## Request
Can you copy the lines of the records below word for word, starting at the line that contains "common name: tvefarvet mælkehat" and stopping after the line that contains "genus: Amsonia"?

## Data shown
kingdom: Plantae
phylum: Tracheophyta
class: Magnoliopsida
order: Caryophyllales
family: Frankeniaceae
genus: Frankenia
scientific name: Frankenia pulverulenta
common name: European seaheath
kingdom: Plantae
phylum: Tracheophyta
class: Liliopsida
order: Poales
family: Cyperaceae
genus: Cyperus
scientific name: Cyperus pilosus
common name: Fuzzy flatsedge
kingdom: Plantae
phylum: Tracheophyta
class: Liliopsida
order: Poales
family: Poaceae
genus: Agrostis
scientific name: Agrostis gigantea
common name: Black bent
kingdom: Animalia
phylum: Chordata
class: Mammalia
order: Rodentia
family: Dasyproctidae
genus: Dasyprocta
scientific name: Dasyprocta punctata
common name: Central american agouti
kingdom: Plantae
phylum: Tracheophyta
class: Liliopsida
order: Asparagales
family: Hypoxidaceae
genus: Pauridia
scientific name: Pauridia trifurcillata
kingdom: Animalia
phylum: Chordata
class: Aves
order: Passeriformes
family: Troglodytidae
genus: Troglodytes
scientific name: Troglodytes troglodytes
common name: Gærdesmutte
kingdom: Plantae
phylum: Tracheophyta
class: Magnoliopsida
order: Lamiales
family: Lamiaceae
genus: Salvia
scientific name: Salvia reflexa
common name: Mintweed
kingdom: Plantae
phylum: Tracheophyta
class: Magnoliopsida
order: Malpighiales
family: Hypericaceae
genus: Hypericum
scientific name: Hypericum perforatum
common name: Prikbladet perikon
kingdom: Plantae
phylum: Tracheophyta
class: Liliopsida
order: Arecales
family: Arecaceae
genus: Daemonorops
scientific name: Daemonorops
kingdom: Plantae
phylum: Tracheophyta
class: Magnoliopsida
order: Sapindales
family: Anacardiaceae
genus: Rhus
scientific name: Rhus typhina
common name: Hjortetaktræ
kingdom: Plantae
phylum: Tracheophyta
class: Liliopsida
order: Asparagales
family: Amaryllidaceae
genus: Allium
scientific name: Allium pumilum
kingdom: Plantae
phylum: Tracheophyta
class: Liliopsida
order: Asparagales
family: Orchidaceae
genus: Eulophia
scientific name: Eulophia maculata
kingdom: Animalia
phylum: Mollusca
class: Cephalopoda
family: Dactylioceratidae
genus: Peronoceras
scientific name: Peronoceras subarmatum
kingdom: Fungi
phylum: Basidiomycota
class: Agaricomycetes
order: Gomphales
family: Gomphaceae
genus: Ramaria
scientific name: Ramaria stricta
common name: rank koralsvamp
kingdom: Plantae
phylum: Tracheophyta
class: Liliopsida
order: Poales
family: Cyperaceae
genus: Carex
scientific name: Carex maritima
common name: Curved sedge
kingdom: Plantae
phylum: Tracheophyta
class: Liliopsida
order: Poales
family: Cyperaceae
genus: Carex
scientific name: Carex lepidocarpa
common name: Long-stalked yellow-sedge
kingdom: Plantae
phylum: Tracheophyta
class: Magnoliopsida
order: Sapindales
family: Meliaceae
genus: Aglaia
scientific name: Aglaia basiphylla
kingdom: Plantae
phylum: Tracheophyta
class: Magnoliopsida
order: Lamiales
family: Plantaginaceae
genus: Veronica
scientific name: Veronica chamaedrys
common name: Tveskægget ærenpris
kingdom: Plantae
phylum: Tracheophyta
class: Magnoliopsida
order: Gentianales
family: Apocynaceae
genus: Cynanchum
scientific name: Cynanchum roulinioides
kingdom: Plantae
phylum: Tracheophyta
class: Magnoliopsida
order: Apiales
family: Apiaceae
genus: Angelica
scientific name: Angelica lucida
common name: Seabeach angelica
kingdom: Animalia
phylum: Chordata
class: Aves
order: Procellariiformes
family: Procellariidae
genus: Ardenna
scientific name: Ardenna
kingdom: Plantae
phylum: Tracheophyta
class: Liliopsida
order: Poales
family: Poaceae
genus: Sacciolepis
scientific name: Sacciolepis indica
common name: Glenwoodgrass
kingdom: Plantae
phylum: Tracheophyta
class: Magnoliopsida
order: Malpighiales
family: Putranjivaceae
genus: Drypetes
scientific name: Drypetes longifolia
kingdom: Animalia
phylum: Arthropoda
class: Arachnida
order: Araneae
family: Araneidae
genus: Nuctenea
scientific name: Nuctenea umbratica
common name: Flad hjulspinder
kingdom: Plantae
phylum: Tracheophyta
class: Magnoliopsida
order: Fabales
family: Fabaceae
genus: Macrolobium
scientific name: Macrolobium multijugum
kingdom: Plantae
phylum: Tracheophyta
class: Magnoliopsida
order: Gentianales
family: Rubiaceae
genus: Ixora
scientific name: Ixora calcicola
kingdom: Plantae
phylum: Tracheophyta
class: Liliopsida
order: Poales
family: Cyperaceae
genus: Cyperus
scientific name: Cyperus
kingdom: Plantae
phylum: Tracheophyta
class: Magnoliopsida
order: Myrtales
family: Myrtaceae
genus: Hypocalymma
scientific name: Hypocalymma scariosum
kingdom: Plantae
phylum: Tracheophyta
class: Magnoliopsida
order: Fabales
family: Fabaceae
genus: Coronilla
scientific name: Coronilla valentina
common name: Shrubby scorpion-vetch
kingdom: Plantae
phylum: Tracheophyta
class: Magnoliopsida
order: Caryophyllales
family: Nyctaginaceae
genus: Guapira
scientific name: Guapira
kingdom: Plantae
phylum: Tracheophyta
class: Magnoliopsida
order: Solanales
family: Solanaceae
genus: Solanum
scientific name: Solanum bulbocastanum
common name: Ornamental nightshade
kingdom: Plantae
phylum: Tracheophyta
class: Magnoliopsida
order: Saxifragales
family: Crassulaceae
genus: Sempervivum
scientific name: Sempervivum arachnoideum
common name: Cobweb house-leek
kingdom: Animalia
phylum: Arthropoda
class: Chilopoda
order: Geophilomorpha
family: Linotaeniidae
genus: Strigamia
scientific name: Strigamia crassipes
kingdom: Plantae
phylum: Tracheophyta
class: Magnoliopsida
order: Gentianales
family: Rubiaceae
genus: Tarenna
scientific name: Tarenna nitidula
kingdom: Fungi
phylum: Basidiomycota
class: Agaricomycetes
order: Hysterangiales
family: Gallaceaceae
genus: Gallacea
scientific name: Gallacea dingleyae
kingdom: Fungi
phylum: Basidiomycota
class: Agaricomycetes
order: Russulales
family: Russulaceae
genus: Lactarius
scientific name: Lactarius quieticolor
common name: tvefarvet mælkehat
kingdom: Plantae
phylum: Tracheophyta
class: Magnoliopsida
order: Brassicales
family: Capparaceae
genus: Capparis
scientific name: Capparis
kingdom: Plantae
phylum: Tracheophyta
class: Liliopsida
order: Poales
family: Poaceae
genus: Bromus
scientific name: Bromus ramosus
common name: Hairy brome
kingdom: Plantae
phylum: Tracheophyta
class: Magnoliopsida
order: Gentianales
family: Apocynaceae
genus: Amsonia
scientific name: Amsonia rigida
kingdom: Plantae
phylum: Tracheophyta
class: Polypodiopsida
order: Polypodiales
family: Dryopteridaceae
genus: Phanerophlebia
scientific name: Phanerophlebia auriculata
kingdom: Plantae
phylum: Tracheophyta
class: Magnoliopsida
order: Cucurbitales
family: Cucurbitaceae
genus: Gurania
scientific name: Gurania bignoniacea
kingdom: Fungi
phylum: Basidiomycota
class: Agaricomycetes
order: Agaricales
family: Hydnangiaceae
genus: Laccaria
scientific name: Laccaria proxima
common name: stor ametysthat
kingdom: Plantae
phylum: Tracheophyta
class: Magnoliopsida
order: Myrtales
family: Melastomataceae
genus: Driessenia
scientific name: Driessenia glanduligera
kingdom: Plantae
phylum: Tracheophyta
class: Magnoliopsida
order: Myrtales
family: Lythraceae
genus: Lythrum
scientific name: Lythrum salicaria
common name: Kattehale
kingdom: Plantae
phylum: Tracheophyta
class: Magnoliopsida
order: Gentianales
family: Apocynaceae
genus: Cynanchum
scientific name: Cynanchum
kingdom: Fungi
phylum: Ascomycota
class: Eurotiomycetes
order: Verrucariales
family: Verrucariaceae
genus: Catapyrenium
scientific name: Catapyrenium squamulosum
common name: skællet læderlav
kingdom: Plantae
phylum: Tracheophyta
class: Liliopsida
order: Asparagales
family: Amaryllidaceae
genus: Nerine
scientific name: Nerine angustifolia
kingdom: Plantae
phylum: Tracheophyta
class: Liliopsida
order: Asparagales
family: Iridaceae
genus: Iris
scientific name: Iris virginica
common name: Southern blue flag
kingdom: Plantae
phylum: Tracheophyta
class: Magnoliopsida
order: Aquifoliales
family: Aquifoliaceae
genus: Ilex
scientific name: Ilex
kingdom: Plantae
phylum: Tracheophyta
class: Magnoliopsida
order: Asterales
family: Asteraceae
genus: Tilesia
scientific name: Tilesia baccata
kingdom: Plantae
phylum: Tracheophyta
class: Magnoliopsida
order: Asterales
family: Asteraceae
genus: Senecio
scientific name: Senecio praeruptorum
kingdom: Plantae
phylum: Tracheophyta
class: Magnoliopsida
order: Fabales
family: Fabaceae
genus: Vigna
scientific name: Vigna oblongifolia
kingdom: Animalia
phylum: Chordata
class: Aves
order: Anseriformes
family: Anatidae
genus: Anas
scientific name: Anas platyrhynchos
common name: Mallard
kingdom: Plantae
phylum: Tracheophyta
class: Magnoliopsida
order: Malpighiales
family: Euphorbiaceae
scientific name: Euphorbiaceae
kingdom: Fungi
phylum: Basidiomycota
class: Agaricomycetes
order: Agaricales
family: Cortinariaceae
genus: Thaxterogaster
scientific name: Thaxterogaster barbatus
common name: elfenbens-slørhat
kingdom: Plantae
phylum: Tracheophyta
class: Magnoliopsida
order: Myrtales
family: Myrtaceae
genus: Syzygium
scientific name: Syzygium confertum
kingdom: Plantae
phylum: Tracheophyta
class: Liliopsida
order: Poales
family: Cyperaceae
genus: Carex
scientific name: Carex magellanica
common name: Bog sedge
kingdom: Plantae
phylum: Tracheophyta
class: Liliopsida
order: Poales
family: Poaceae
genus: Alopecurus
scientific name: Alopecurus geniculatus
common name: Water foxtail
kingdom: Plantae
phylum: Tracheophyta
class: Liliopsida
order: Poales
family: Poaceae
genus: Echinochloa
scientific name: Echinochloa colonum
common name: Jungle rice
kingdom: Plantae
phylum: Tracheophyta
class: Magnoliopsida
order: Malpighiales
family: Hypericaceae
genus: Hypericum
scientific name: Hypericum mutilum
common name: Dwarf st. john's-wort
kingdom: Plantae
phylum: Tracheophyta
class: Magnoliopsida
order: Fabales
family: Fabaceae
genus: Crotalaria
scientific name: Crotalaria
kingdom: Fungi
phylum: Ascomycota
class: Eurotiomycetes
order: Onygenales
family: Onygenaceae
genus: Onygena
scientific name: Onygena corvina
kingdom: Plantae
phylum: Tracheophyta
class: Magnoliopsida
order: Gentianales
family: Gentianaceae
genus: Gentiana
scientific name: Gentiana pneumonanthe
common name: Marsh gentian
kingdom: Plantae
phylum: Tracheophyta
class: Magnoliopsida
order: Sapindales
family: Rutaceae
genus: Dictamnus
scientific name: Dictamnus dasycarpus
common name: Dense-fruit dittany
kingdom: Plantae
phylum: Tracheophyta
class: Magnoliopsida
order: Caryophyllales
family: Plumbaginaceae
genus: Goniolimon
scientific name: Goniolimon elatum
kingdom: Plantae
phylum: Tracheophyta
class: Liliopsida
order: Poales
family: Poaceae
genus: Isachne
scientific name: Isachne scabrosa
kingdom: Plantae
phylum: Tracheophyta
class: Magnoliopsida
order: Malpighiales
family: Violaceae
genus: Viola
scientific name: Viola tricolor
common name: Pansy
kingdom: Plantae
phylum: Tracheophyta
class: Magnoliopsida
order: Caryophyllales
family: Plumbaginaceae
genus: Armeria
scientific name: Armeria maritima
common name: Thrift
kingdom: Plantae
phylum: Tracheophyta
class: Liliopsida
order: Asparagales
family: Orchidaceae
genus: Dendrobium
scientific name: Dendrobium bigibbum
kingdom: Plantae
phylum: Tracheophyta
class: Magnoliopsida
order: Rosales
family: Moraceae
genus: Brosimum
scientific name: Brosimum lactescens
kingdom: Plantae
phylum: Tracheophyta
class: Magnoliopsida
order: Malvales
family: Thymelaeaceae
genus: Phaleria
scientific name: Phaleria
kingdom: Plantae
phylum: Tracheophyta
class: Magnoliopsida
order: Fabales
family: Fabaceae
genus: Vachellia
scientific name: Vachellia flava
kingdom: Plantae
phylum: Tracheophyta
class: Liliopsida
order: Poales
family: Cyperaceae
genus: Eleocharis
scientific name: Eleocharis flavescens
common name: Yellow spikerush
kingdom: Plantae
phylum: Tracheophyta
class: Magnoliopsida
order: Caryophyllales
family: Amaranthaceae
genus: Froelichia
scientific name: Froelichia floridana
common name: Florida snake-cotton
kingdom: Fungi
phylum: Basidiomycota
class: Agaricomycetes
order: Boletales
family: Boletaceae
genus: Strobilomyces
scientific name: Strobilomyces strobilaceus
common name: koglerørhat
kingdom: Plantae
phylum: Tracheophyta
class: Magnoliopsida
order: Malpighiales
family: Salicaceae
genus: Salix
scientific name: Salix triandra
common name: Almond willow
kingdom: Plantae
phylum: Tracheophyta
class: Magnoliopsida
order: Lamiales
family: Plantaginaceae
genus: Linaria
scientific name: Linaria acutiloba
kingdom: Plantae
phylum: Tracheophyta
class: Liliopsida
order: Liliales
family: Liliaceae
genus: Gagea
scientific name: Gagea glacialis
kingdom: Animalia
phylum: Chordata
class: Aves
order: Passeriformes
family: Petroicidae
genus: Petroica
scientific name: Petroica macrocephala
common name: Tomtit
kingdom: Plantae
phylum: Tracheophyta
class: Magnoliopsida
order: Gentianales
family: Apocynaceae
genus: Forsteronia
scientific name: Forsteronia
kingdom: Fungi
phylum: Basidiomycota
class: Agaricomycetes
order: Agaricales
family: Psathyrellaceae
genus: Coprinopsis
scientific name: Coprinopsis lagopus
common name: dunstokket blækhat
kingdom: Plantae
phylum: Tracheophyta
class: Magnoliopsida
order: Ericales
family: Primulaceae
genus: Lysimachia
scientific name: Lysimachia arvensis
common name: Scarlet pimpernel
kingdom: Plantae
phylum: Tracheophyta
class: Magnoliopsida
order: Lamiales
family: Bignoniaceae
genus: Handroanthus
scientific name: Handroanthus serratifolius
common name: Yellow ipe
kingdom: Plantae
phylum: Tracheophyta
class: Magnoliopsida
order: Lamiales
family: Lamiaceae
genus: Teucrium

## Exercise solution
common name: tvefarvet mælkehat
kingdom: Plantae
phylum: Tracheophyta
class: Magnoliopsida
order: Brassicales
family: Capparaceae
genus: Capparis
scientific name: Capparis
kingdom: Plantae
phylum: Tracheophyta
class: Liliopsida
order: Poales
family: Poaceae
genus: Bromus
scientific name: Bromus ramosus
common name: Hairy brome
kingdom: Plantae
phylum: Tracheophyta
class: Magnoliopsida
order: Gentianales
family: Apocynaceae
genus: Amsonia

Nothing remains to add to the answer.